SIEGE OF BÉZIERS
Typographic StudyThis bilingual (Latin/English) typographic study commemorates the siege and subsequent slaughter of the French city of Béziers by the papal army of Innocent III on July 22, 1209, during the Albigensian Crusade.
Innocent III became obsessed with the growing influence of a religious sect known as Catharism, which refused to recognize the authority of Rome and whose leaders included women as well as men. He declared the Cathars to be heretics that needed to convert or be eliminated. When the French king Philippe II refused to become involved, Innocent took matters into his own hands, declaring a “crusade” against the Cathars (also called Albigensians because of their concentration in the town of Albi) in the Languedoc region of southern France.
To this end, Innocent sent a large armed force of mercenaries to Béziers with the intent of seizing the Cathars, and, conveniently, the surrounding land as well. The force was commanded by Simon de Montfort, with Arnaud Amaury, the Abbot of Cîteaux and founder of the Cistercian order of monks, serving as papal legate and “spiritual advisor”.
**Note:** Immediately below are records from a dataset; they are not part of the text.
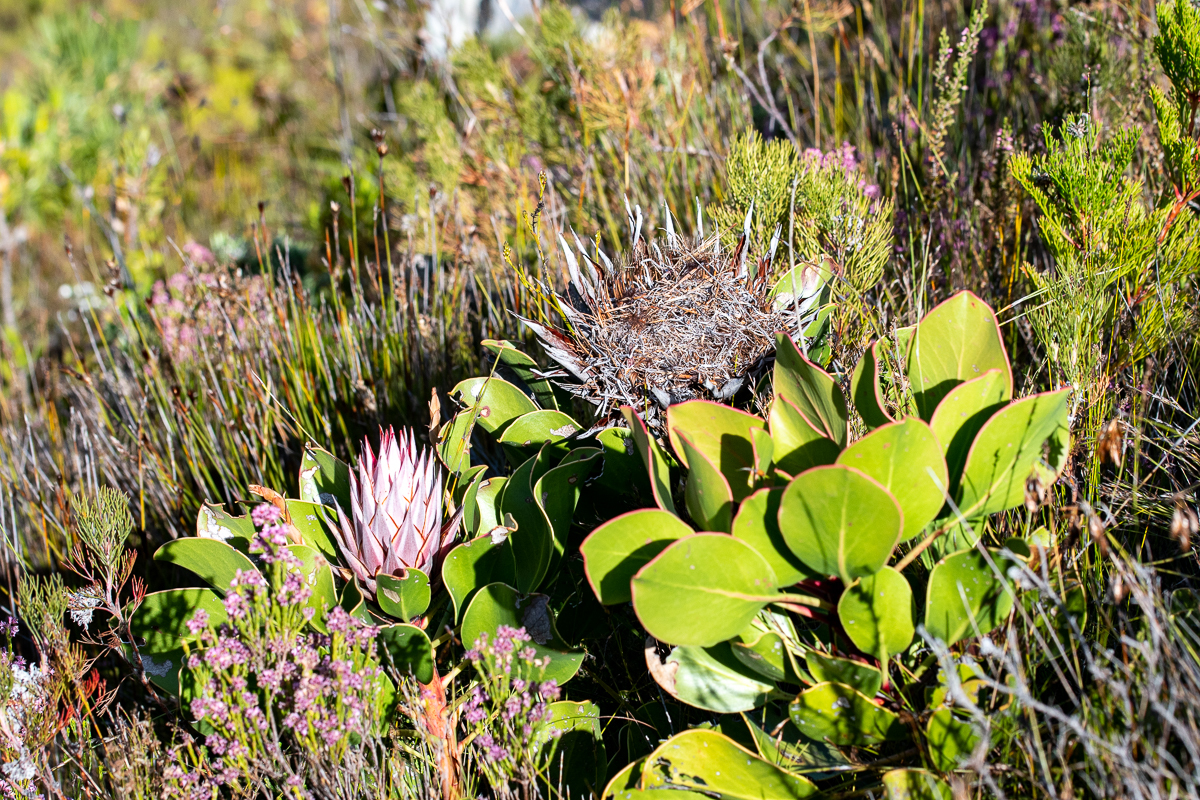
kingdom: Plantae
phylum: Tracheophyta
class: Magnoliopsida
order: Proteales
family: Proteaceae
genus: Protea
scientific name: Protea cynaroides
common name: King protea
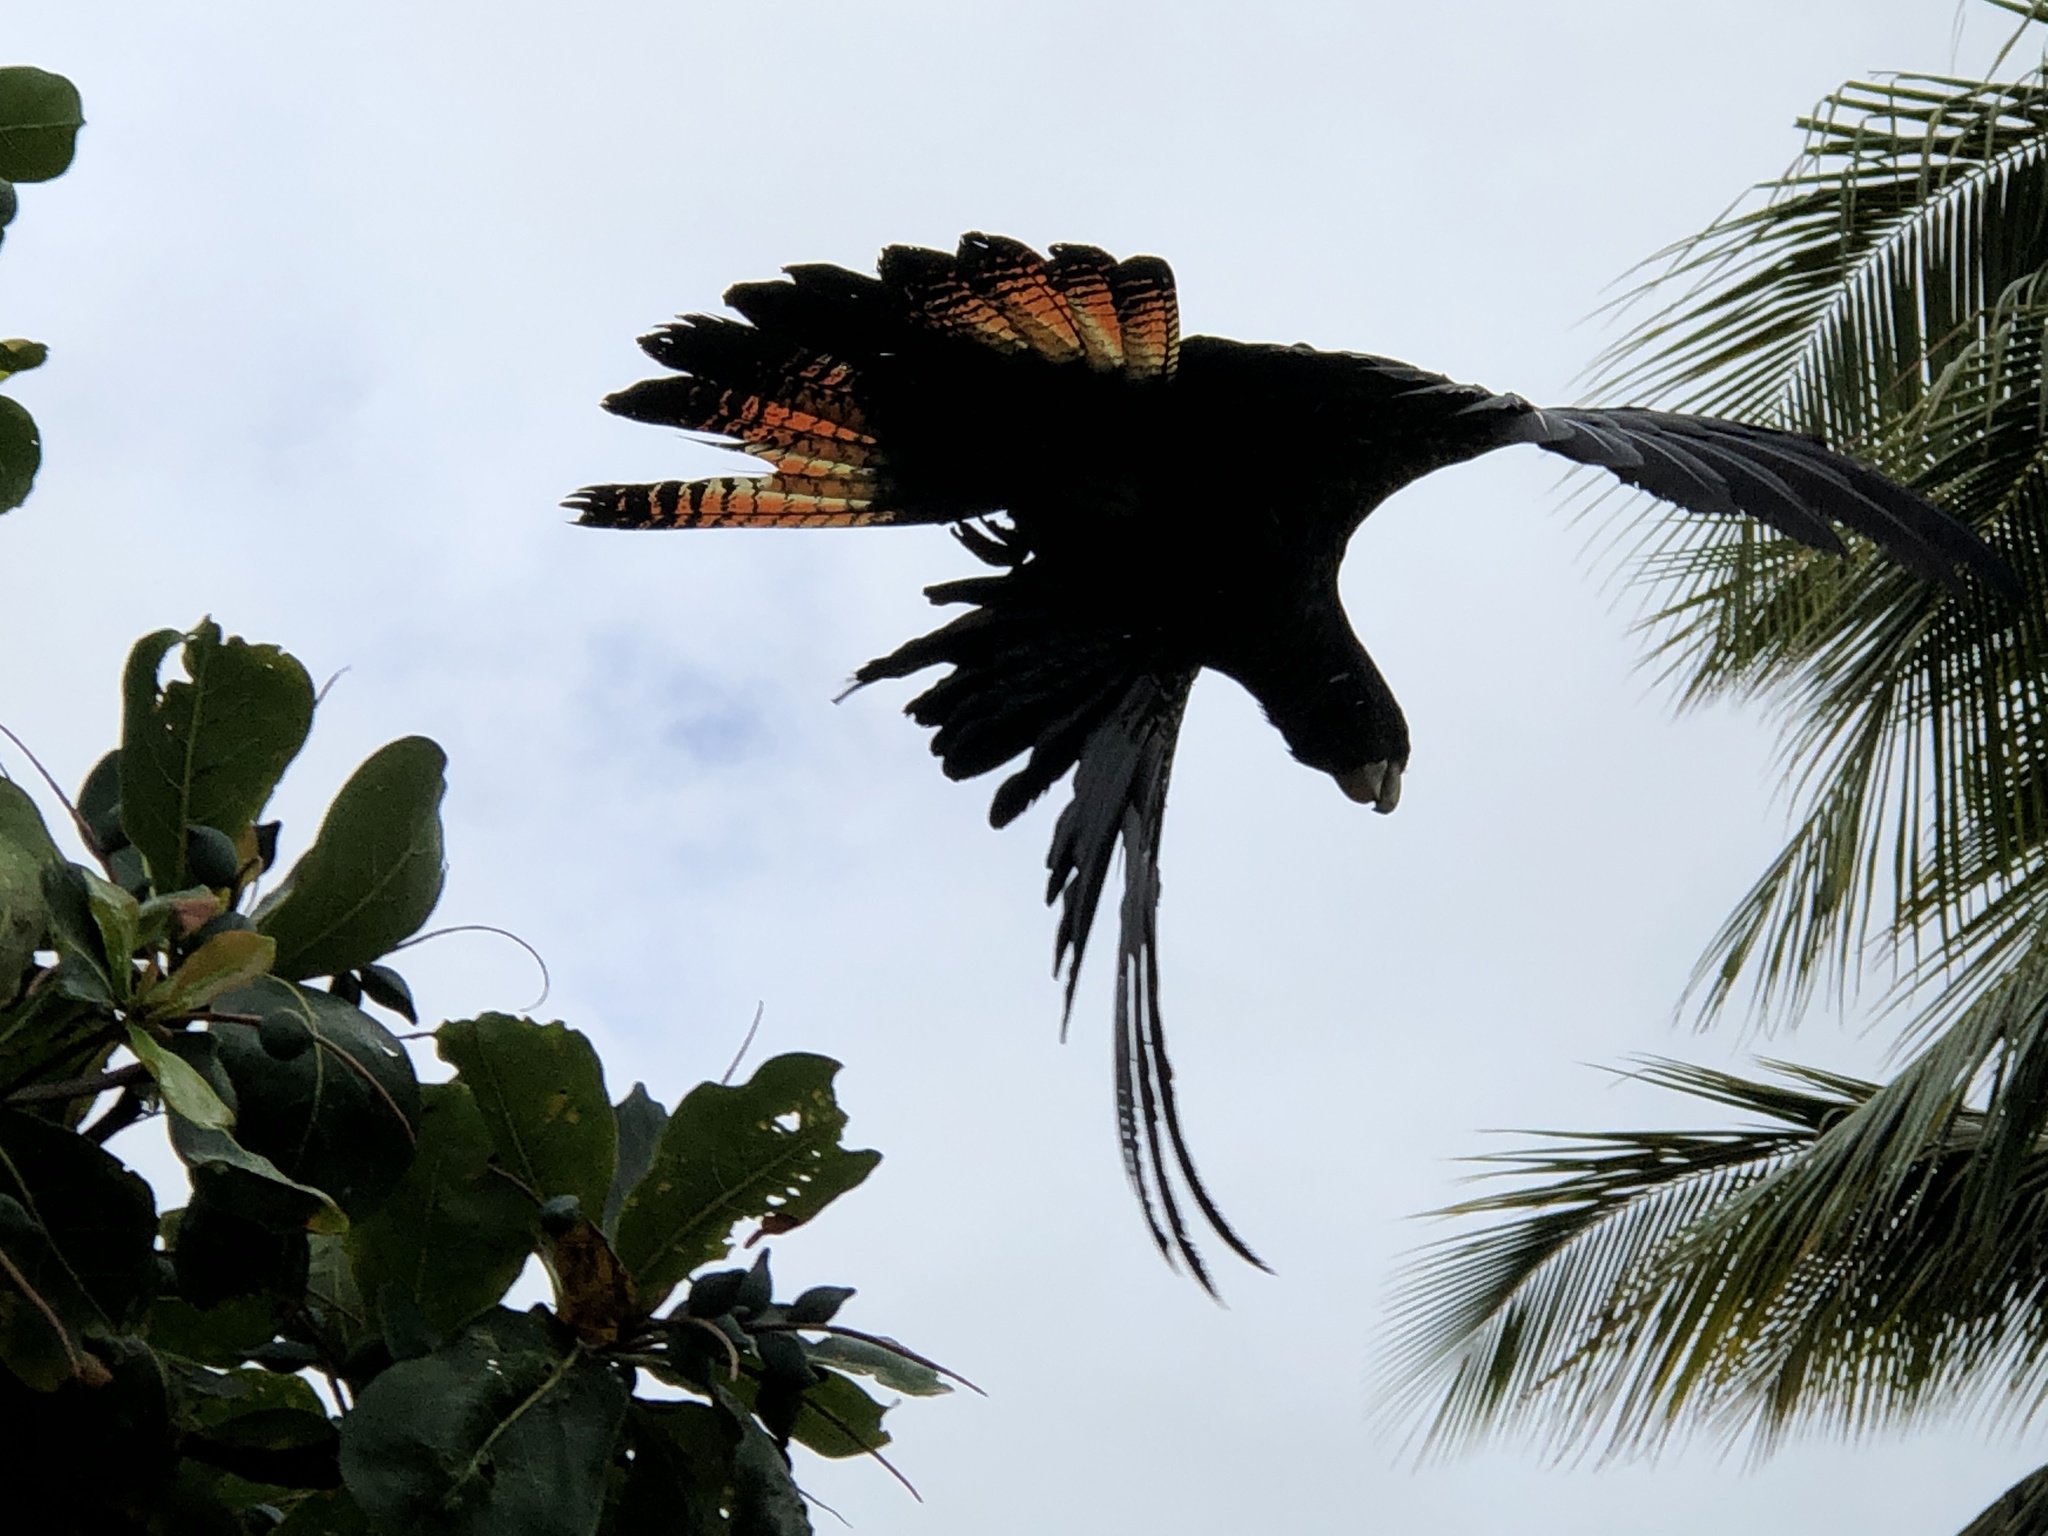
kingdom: Animalia
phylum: Chordata
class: Aves
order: Psittaciformes
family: Psittacidae
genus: Calyptorhynchus
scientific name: Calyptorhynchus banksii
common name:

The Catholic inhabitants of Béziers refused the Pope’s demand that they turn over their Cathar neighbours (approximately 200 out of a city of 20,000) to Montfort’s forces. The city was prepared for a long siege; however, the defenders allowed themselves to be baited by the taunts of a group of ruffians and camp followers from the forces of the besiegers, and opened the gates of the city to attack them. As they did so, the Crusaders forced their way through the gates and into the city, which was taken within an hour.
It was at this point that Arnaud Amaury, when asked by one of his knights as to how they were to distinguish the Christians from the heretics, uttered his infamous response, Caedite eos! Novit enim Dominus qui sunt eius!, which translates as: Kill them all! God will know his own!
By the dawn of that same day, every church, home and shed in the town was ablaze; and nearly every one of its estimated 20,000 inhabitants put to the sword—7,000 of them in the Church of the Madeleine alone. In a letter to the Pope, Amaury wrote “the workings of divine vengeance have been wondrous”.